Roma. EFE. La inmigración ilegal se ha convertido en delito en Italia, después de que el Senado diera hoy el sí final al proyecto de ley sobre seguridad que incluye, además, el establecimiento de rondas ciudadanas y amplia el período de retención de los indocumentados.
Con la aprobación del Senado, por 157 votos a favor, 124 en contra y 3 abstenciones, el texto pasa a convertirse en ley e introduce nuevas medidas en materia de inmigración ilegal, criminalidad y seguridad ciudadana. En ese primer ámbito, el texto tipifica la inmigración clandestina, que no conllevará penas de cárcel, pero los inmigrantes podrán ser multados con cantidades que oscilarán entre 5,000 y 10,000 euros.
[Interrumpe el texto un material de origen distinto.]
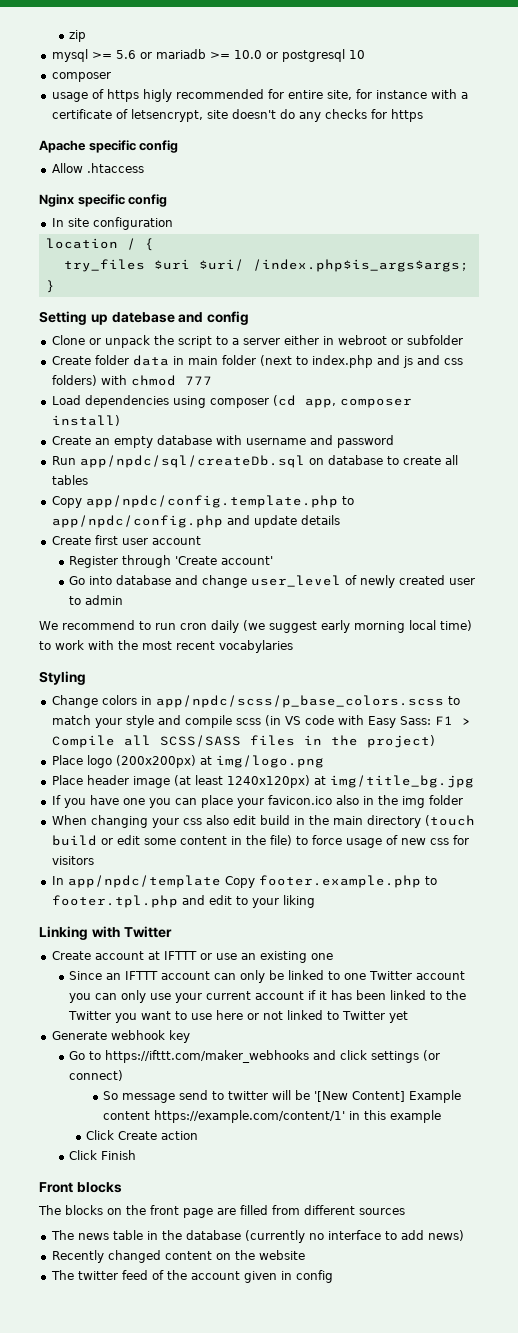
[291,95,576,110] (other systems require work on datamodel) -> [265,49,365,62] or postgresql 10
La norma establece además para los funcionaros públicos la obligación de denunciar a los inmigrantes ilegales que se encuentren en Italia; tan sólo los médicos que atiendan a estos inmigrantes y los directores de centros educativos quedarán exentos de esta obligación. Se amplía hasta seis meses el tiempo de retención de los indocumentados, que hasta ahora era de sesenta días, y se fija la necesidad de estar en posesión de documentos en regla para poder acceder a las oficinas públicas. Este punto generó más polémica cuando el proyecto de ley fue aprobado en la Cámara de los Diputados, ya que la oposición advirtió del riesgo de que algunas madres no pudieran inscribir en el censo a sus hijos, al carecer de documentos.